Le 22 avril 1871, le projet est officialisé : l'école communale de garçons du faubourg Saint-Martin, au 157 de la rue, sera la première de Paris confiée à des instituteurs laïques, en remplacement des congréganistes qui tenaient jusque-là l'essentiel de l'enseignement primaire. Charles Poirson est chargé d'en prendre la direction. L'école n'ouvrira jamais — ou si peu. Le 28 mai, la Semaine sanglante emportera tout.
La Commune et l'école
La question scolaire est au cœur du projet communard, et elle va vite. Dès le 2 avril, le décret de séparation de l'Église et de l'État coupe les vivres aux cultes. Le 9 avril, un appel est lancé pour recruter des instituteurs laïques capables de remplacer les frères et les sœurs qui refusent la sécularisation. Le 20 avril, Édouard Vaillant — ingénieur, ancien élève de Tübingen et de Heidelberg, l'une des « têtes pensantes » de la Commune — est nommé délégué à l'Enseignement. Il crée une commission chargée d'organiser un enseignement « intégral, primaire et professionnel, laïque et gratuit » dans tous les arrondissements, pour les filles comme pour les garçons.
Le mouvement part des quartiers avant même les décrets. Ici et là, des maires d'arrondissement, des instituteurs, des sociétés d'éducation populaire prennent les devants. L'école du faubourg Saint-Martin en est un exemple : une initiative locale, portée par un homme dont l'histoire n'a retenu que le nom, dans un arrondissement populaire où les besoins sont immenses.
Dix ans d'avance
Le 19 mai, un mois avant la fin, la Commune adopte le décret qui rend l'enseignement primaire « exclusivement laïque ». C'est une première en France. Les lois Ferry — laïcité (1882), gratuité (1881), obligation (1882) — ne feront que reprendre, dans un cadre républicain stabilisé, ce que la Commune avait esquissé en quelques semaines sous les obus.

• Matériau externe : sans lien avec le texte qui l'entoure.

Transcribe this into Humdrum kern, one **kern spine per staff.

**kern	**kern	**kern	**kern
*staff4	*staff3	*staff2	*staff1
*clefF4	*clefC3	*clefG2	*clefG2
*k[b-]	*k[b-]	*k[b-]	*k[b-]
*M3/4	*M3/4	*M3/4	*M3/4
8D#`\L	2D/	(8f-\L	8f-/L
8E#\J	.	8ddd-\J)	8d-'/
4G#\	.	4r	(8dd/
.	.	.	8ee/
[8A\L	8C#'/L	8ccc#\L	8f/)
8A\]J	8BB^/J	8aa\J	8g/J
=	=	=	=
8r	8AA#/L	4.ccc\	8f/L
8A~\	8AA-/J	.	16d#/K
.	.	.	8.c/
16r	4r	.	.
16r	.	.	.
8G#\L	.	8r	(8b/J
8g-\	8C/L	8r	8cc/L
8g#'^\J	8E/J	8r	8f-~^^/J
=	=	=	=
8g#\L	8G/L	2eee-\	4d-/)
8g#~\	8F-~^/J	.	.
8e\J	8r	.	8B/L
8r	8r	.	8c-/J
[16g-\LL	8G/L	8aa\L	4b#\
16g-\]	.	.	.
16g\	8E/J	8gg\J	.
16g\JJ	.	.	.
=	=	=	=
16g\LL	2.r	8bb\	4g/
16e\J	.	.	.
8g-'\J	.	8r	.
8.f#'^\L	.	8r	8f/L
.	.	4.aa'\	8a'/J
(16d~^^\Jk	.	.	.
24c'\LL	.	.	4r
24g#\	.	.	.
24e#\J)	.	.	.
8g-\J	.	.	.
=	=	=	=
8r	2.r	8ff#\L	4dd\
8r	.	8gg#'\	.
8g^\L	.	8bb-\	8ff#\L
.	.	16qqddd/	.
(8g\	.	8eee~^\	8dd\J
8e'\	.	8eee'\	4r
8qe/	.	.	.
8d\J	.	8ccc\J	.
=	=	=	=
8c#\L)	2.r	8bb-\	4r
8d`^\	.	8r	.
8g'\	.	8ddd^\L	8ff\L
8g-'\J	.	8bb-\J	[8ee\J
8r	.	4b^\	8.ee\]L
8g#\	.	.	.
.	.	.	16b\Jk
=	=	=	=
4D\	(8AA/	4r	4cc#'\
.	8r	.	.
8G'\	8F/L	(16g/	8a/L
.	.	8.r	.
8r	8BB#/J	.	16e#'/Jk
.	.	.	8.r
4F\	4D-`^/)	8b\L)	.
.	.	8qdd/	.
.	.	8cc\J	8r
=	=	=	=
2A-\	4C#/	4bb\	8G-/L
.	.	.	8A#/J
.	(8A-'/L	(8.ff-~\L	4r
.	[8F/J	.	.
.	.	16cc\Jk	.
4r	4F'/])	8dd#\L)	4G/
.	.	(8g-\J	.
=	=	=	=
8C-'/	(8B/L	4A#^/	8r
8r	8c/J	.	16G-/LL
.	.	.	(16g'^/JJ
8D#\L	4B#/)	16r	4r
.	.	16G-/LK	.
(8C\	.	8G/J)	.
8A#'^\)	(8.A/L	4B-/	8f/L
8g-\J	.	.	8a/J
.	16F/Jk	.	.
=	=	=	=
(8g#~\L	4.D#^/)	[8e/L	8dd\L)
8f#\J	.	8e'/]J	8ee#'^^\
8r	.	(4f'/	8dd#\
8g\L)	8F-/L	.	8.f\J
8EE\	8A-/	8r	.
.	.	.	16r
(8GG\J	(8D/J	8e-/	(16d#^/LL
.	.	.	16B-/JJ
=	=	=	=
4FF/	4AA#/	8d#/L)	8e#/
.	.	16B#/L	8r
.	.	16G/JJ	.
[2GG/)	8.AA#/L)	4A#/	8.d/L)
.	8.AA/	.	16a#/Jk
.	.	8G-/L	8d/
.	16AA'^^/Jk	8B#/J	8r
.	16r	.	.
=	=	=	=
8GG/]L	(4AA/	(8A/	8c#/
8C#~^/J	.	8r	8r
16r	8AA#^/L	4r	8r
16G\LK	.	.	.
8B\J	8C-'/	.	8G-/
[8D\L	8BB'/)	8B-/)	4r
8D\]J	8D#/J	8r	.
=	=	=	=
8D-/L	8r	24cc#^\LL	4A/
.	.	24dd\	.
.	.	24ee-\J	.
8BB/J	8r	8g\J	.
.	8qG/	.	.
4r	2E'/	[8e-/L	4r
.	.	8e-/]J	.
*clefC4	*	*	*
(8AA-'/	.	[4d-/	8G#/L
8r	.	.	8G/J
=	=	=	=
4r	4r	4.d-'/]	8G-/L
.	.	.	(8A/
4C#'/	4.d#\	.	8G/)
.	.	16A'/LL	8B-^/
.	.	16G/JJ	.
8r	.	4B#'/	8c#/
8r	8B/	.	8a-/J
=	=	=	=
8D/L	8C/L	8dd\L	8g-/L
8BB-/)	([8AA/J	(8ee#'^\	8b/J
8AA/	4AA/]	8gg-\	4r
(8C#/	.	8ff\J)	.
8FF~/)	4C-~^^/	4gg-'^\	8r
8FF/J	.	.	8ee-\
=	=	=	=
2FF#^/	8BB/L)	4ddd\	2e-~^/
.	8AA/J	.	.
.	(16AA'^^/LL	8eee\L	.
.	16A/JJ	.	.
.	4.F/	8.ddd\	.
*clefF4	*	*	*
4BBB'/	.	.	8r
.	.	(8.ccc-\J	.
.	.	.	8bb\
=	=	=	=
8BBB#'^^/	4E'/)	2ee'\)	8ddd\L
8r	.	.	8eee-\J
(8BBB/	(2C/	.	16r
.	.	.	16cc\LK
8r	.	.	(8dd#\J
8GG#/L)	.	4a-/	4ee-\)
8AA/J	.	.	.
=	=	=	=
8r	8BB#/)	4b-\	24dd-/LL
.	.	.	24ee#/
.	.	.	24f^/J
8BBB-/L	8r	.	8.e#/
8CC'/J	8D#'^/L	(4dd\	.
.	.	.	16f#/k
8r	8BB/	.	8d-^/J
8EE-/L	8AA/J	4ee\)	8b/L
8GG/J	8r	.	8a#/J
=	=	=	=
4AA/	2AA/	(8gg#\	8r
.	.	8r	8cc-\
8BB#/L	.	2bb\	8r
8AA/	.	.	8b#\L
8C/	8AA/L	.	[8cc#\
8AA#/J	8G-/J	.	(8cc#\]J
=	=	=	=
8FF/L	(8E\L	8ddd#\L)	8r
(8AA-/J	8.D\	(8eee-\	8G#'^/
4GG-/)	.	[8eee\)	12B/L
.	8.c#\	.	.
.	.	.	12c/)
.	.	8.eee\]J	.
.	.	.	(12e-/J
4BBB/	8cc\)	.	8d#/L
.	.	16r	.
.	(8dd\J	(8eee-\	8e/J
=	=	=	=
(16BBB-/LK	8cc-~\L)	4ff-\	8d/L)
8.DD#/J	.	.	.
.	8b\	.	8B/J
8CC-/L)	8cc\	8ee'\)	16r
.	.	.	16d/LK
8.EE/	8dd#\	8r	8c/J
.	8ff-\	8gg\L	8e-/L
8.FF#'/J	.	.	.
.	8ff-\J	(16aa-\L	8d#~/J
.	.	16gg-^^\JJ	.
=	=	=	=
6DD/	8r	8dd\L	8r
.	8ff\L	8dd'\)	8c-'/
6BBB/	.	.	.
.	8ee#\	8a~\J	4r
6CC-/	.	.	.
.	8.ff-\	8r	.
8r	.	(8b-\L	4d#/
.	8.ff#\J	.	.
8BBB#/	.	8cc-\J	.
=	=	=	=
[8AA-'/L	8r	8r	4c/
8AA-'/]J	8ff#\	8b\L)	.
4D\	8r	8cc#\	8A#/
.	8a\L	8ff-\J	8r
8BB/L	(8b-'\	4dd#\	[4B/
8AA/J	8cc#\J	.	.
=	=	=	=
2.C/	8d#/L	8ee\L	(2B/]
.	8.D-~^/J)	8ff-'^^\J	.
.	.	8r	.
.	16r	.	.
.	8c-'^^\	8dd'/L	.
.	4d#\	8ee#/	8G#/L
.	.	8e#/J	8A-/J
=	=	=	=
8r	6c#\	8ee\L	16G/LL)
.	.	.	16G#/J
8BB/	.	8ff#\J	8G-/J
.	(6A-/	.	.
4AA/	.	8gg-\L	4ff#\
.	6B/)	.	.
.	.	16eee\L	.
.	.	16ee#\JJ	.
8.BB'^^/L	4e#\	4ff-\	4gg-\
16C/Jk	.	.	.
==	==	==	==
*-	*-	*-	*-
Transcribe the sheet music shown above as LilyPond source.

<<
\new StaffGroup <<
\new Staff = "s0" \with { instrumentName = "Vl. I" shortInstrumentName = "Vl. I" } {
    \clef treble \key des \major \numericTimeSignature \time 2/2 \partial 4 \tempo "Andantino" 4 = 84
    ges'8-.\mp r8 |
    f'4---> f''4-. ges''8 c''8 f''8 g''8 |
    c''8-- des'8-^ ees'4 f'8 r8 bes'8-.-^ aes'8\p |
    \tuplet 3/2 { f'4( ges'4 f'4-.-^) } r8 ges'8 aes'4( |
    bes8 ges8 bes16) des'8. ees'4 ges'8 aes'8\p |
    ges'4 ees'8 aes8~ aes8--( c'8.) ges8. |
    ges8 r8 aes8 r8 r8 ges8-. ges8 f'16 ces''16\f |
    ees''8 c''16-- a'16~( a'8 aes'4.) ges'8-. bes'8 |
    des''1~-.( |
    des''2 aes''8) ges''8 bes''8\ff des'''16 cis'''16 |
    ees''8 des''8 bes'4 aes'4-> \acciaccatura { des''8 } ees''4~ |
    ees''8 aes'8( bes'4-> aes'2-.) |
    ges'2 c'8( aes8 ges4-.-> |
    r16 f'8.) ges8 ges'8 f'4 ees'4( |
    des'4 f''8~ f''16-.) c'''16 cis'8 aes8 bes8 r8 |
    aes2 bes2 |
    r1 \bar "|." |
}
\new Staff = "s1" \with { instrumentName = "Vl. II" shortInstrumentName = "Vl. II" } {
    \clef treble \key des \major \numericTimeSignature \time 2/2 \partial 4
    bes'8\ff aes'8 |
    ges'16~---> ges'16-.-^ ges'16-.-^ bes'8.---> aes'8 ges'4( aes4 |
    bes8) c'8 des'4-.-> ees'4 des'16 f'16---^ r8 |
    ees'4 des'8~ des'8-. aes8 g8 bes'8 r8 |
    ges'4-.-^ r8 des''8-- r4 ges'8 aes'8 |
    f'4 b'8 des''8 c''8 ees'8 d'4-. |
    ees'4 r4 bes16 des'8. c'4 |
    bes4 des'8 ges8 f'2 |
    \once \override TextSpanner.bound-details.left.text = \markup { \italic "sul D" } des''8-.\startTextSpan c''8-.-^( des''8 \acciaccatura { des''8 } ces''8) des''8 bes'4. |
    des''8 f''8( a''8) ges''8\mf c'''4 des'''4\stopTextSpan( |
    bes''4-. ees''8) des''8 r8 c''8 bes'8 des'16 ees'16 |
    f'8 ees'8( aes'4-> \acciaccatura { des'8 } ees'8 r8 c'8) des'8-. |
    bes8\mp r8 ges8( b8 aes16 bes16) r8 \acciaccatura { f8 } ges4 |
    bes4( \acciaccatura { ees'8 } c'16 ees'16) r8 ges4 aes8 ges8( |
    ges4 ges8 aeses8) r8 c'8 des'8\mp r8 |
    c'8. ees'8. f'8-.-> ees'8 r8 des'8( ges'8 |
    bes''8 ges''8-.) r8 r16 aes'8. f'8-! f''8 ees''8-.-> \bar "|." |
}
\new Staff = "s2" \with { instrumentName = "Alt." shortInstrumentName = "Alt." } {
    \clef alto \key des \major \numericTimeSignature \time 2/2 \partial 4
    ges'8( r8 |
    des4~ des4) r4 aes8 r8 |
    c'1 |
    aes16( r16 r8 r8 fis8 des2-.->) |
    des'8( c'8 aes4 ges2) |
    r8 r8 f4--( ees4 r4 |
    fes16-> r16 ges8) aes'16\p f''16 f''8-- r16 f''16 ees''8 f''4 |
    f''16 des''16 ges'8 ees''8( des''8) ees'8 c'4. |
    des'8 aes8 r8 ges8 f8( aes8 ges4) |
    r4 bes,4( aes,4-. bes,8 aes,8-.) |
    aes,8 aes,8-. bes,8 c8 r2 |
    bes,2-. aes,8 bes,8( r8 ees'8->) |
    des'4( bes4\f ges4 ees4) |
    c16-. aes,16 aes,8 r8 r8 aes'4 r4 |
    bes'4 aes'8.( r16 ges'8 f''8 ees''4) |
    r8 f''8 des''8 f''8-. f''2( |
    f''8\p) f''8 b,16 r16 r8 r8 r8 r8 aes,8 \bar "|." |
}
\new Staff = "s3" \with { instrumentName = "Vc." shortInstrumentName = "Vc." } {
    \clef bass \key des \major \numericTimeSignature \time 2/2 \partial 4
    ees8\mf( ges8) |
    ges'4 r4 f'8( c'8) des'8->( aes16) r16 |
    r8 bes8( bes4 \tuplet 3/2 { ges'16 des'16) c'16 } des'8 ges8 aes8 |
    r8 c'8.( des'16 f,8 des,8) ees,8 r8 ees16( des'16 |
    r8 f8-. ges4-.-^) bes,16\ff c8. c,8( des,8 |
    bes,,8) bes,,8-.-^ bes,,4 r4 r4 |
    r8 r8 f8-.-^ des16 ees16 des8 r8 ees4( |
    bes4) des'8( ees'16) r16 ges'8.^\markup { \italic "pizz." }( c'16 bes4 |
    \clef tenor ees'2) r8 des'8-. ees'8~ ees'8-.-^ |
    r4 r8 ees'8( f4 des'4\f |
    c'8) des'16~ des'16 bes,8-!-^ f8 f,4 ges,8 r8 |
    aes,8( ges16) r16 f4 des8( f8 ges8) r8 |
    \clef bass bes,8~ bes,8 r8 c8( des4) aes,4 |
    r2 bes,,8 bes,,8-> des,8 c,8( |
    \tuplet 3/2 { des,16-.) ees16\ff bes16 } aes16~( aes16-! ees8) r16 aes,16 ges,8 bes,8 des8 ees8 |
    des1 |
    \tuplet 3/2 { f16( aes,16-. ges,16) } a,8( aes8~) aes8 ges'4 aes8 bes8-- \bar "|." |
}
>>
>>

Ferry ne citera jamais la Commune. La Troisième République construira l'école laïque en effaçant soigneusement la mémoire de ceux qui l'avaient inventée — et qui, pour beaucoup, avaient été fusillés ou déportés pour cela.
Rue du Faubourg-Saint-Martin, le 157 n'existe plus. L'extension de la gare de l'Est a englouti l'emplacement. De l'école de Charles Poirson, il ne reste qu'une ligne dans un livre.